According to a report in the Archives of Ophthalmology, one of the JAMA/Archives journals, integrating genetic testing into the management of retinoblastoma by using a multidisciplinary team approach could lead to timely evaluation of patients.
In addition, it could ensure that all members of the patient"s healthcare team are aware of genetic implications with regard to cancer risk, the authors state.
In the study, Dr Shweta Dhar, of Baylor College of Medicine, Houston, Texas, and colleagues described outcomes associated with a comprehensive approach to provide genetic testing and counselling for patients with retinoblastoma using a multidisciplinary team of paediatric oncologists, ophthalmologists, a geneticist, and genetic counsellors.
The study included data collected over an eight-year period from patients diagnosed with retinoblastoma at Texas Children"s Hospital and involved evaluating 90 cases during the study period, 81 of whom were diagnosed with retinoblastoma and nine who were children evaluated because of family history of retinoblastoma.
Overall, genetic testing of 48 at-risk family members from 21 families revealed six individuals positive and 42 negative for the familial mutation of the RB1 gene, which has been linked to some cases of retinoblastoma.

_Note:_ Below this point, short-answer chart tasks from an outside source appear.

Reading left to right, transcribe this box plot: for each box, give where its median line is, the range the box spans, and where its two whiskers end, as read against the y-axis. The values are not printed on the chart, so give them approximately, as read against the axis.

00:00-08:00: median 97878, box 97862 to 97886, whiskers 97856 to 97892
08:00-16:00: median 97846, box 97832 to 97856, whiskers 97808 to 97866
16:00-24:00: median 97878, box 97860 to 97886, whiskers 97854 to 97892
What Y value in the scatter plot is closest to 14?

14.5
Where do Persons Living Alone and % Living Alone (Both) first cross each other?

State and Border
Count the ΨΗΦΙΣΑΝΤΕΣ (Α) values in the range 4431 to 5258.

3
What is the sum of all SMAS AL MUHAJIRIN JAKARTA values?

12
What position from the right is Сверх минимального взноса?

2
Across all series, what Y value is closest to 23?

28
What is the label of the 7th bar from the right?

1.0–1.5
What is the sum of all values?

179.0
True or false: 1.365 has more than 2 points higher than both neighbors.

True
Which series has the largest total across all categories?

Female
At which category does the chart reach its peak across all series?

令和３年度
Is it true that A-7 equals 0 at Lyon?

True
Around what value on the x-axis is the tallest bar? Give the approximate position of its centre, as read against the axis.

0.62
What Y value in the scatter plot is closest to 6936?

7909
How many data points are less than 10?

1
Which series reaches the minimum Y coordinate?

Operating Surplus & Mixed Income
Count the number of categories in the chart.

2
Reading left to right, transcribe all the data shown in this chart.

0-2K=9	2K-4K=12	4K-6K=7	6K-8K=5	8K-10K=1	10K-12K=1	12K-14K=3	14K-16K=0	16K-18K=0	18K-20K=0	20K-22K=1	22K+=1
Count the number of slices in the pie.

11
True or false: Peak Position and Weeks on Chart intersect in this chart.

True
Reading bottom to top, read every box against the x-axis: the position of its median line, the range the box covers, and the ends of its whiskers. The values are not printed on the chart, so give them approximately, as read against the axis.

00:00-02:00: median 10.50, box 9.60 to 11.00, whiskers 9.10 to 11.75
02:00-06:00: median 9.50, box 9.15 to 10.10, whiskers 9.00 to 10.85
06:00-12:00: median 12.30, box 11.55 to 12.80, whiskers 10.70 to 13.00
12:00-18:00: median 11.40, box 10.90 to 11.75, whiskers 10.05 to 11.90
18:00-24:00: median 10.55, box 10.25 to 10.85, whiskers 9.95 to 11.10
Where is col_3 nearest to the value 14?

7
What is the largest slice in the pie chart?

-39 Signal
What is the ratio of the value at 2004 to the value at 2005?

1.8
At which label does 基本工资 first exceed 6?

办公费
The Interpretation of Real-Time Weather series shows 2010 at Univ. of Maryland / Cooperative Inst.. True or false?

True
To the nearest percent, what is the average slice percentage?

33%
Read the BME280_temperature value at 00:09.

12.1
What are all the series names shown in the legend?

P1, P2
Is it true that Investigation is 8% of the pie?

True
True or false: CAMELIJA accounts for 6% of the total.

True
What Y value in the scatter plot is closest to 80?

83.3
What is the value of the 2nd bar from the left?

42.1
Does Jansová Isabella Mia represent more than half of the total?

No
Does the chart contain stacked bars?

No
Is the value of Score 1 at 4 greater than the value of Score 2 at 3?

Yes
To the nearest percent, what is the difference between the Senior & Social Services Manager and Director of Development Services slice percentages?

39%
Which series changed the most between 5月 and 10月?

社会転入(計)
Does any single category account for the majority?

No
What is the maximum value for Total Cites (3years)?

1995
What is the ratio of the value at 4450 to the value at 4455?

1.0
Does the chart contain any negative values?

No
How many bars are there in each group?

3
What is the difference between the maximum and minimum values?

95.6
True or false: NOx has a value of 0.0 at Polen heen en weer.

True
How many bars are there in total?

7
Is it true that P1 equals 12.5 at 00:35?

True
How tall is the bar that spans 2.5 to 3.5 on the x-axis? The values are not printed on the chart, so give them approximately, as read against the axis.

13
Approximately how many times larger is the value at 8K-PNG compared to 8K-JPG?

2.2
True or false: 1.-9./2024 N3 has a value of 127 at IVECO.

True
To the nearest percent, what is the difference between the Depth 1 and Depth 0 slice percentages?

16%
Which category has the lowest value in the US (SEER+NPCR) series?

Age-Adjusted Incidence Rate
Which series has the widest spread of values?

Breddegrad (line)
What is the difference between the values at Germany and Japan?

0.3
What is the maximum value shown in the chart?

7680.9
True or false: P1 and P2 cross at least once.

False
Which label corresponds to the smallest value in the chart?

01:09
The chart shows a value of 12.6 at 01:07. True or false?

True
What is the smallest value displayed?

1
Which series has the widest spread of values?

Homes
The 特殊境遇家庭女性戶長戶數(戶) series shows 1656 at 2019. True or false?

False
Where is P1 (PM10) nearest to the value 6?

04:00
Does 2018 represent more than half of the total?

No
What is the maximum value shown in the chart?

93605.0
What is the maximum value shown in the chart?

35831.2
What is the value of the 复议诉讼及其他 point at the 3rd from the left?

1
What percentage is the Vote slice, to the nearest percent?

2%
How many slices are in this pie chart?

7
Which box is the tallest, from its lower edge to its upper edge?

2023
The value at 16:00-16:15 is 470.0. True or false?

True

As a result, the experts suggested that performing genetic testing of retinoblastoma patients followed by testing their at-risk family members may eliminate the need for additional testing in the majority of relatives and identify the few high-risk relatives who need intensive screening.
"In conclusion, this study has demonstrated that a multidisciplinary approach has a significant effect on the management of retinoblastoma. Our study emphasises that genetics can be incorporated into the management plan of all retinoblastoma patients using a team approach to ensure timely evaluations and appropriate counselling," the authors stated.